如此這般,一個月以後,我們姐仨,通過不懈的努力,終於將木頭半子,加上柳條一起,赫然垛起了一個,跟房子一般大小的柴禾垛了。
我們面對成就,自是無比的高興,就連自己,也是前面看,後面瞅,欣賞了好多遍。
完成了這項光榮的任務,自然是大功一件,既然是有功之臣,就得有的獎賞,心想著,爹爹一定會讓我們寬綽幾天,放縱幾天。
於是,在第二天早上,我們洗了衣服,又洗完了頭髮,又對著鏡子,臭美了一番,正準備坐在熱炕頭上,玩一會嘎拉哈,
這時,只聽爹爹怒道:「你們幾個,還真有閑心,那滿街都是糞肥,為什麼不去撿呢!」
這時,我們姐仨,正在興頭上,被爹爹訓斥,心裡大為不快,見三姐和五妹,默不作聲,我嘟囔道:「誰家還讓小姑娘去撿糞呢,那糞該有多臭呀!再說,撿那糞又有啥用呢!」
爹爹有說道:「小姑娘咋了,小姑娘就不吃不喝嗎,既然想吃飯,就得幹活,這糞雖然是臭了點,可是,它可是個好東西啊,等將這些糞積攢多了,讓生產隊,派牛馬車,將這些糞肥拉走,集中到一起,形成一個大糞堆,待糞肥發酵以後,再施到田間裡面。
你們可別小看了這些糞肥,當將這些糞肥,施到耕地里以後,不僅土質變得肥沃了,長出的莊稼,也是更加茁壯了,結出的果實,也更加飽滿,更具營養了。
不過,你們撿糞,也不是白撿,你們三個就比試一下,看一看誰撿的糞堆大,到生產隊派人來丈量的時候,核算工分,看誰得的多,我就評她為,咱們家的勞動模範。

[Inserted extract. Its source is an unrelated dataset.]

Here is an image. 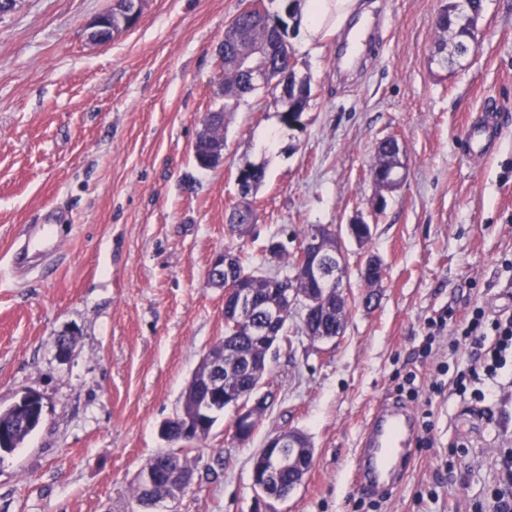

」
家裡的勞動模範,誰又稀罕呢!我心裡是這樣想的,可是嘴上卻不敢說出來。
於是,我們三個撅著小嘴,乖乖的穿上勞動的行頭走出房門,挎著糞筐,手拿著鐵鍬,迎著凜冽的寒風,分頭出發,走街串巷,四處撿糞了。
那時候,因為生產隊的牛和馬,除了一些套車幹活的,大部分都是散放的,再加上,我們村的各家各戶的豬,也基本上是散養的,所以,牛馬豬糞也是非常多。
就這樣,我們姐仨,每次出去,也不管牛糞,馬糞,還是豬糞,只要是糞就撿到糞筐裡面,背回家各自放一個糞堆。
直到來年春天,生產隊派人丈量糞堆以後,又全部拉走,我們姐仨的這場拾糞較量,終於讓我獲得了,爹爹心目中的勞動模範,而告一段落了。
這個名譽,雖然沒有給點獎品,來得實際,但是,這份勞動的過程,也是充滿著樂趣,自從我們比拼開始,我的腦子裡,就天天想著,哪裡的糞多,哪裡有大塊的牛糞啊!
同樣也在想著,當我撿的糞肥,施到田間裡面,助力莊稼的生長,不也算是助力國家的經濟發展嗎!
也正是因為,包括我在內的,杏花村全體村民,經過不懈的努力,終於在一九七二年秋天,在獲得巨大豐收的同時,徹底告別了,年年吃返銷的境遇,實現了糧食自給自足。
這所謂的自給自足,其實,也只不過是,在精打細算的情況下,填飽肚皮而已,由於我們村的耕地,全部是旱田,所以,各家各戶的口糧,基本上都是以包米為主。
也正是因為,對於苞米的需求量極大,又是因為,當時沒有脫粒的機器,所以,包米棒子上面的籽粒,就只能依靠人工,一棒一棒的手搓了。
於是,每當我們家,要磨包米碴子,和包米面子的時候,這搓包米棒子的重任,就責無旁貸的,落在我們三姐妹的身上了。
這是一個冬季的傍晚,外面正下著雪,面對鋪滿一炕的,包米棒子,年僅九歲的我,禁不住望而生畏,說道:「這麼多的包米棒子,可得什麼時候,才能搓完呀?」
這時,只聽爹爹說道:「今天晚上,炕上的這些苞米棒子,你們三個,什麼時候搓完,什麼時候,才能睡覺!」
聽了父親的吩咐,我們小姐仨,雖然心裡不是特別情願,但是,父命如山,不敢不從,於是,在不得已的情況下,開始了一場,搓苞米的攻堅戰了。
本來,這搓苞米的活兒,對於我們農村的孩子來說,已經是家常便飯,不過,像這樣多的苞米棒子,必須限時完成,還真是比較困難。
那天晚上,在一隻昏暗的,火油燈燈光下,三姐先是用苞米釧子釧,在將苞米棒子,釧了幾道溝之後,再讓我和五妹兩個人,搓掉苞米棒子上,剩餘的苞米粒,三姐釧累了,我倆就換著班釧。